__DATA FOR THIS EXERCISE__
Segment Open

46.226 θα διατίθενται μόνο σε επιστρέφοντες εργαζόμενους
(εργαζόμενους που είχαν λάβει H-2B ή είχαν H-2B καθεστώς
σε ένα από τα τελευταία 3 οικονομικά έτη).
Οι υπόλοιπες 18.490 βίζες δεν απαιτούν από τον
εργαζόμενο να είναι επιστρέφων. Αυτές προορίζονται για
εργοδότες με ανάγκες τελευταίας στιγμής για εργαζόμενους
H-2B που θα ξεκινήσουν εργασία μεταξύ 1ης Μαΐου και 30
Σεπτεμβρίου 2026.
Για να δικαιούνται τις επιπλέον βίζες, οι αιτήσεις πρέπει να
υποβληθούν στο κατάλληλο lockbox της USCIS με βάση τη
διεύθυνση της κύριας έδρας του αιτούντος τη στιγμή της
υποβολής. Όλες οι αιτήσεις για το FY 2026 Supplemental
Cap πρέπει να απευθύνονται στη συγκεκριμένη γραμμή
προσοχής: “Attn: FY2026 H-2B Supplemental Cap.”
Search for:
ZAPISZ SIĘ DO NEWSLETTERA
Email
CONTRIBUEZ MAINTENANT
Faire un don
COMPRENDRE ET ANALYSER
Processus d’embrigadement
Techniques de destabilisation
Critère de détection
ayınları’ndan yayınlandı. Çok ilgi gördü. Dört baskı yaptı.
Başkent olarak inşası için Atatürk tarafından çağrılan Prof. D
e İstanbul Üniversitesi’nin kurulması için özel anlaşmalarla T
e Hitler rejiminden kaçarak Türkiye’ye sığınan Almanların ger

Segment Closed

__WRITTEN TASK__
Tell how many lines of the material above hold "Supplemental", answering with a bare number.

__EXERCISE RESPONSE__
2